Helping kids deal with stress

Helping kids deal with stress

Even though childhood can appear to be a carefree time, kids can still experience stress. With school and social life creating all sorts of pressures alongside exam worries, life can often feel overwhelming for kids. As parents, it’s important to understand that you can’t protect your children from stress, however, you can support them by developing healthy ways for them to cope with everyday problems. Here’s some ways you can start reaching out and helping them cope with their troubles.

Just ask if you feel concerned

Kids can often be very secretive with how they’re feeling, so if you do notice something is wrong don’t be afraid to ask them instead of waiting for them to tell you. Usually for them to open up they just need to know you’re there for them and care about how they feel. Always be sympathetic and show that you want to help and understand what they are going through. If you find they’re struggling to explain their feelings, prompting them with some open-ended questions or keywords in relation to how you think they may be feeling will be useful.

Listen

When your child does start to explain their worries or what they’re feeling, listening attentively and calmly is so important. Avoid judgement, blame or giving them a lecture. Instead take interest and be patient with what they’re trying to explain to you. If your kids feel as though their concerns are heard it will make them feel supported and as though they are not alone, which is crucial during a stressful time. When they’ve finished, prompting them for more information is okay, just don’t rush to ask too many questions!

Limit stress if possible

If your child is telling you that certain situations are causing them stress, see if there are any ways things can be changed. For example, your child may be struggling with completing homework as they are attending after-school activities every day of the week. If this is the case, it may be a good idea for your child to do one or two activities and schedule in homework time in place of the others.
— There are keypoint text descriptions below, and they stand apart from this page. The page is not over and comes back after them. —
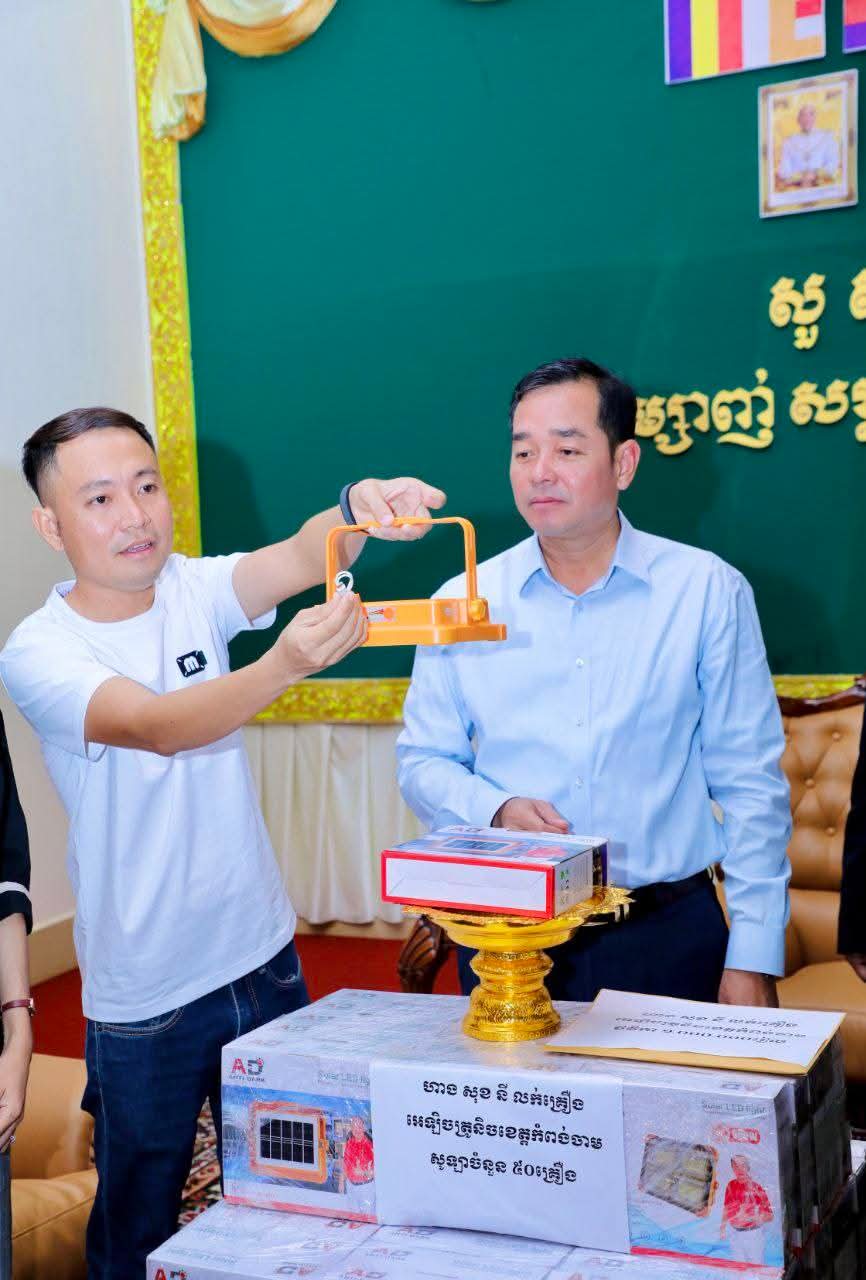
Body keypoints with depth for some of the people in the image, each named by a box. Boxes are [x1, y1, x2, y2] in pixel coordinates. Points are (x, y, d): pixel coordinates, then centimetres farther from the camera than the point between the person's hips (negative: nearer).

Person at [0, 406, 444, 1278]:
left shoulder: (193, 589, -3)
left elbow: (296, 560, -22)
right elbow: (155, 725, -32)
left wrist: (357, 510, -45)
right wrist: (285, 665, -49)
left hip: (263, 956, 4)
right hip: (143, 1000, -4)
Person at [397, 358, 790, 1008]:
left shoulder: (708, 590, -2)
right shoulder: (464, 602, 2)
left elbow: (750, 784, -2)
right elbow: (423, 762, 8)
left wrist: (754, 959, -6)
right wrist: (495, 811, -14)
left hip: (668, 934, -1)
Help your child think of solutions

If there is a specific problem causing stress for your child, talk with them about possible solutions or ways to make things better. Instead of just giving your child ideas, encourage them to think of some of their own. This way can help build up their confidence and make them realise they do know how to deal with stressful situations. When doing this also ask questions that make them understand the reason why a certain solution may or may not work.

Be there

Sometimes your kids won’t feel like talking about what’s worrying them and that’s okay. Try not to push to get information out of them - instead just let them know that you are there if they need to talk and remind them they’re never on their own. If you can see that your child is having a particularly stressful time, planning an activity to do together like watching a movie or baking a cake will remind them that you are always there.

If stress gets too much

If you’re concerned that your child isn’t communicating with you about what’s causing them stress, or you feel as though their stress is causing anxiety or depression, it’s always worth taking them to your local GP. They may be able to identify if there are any major concerns or if seeing a counsellor will help. These helpful NHS pages also are worth a read and provide signs of anxiety, severe stress and depression in children.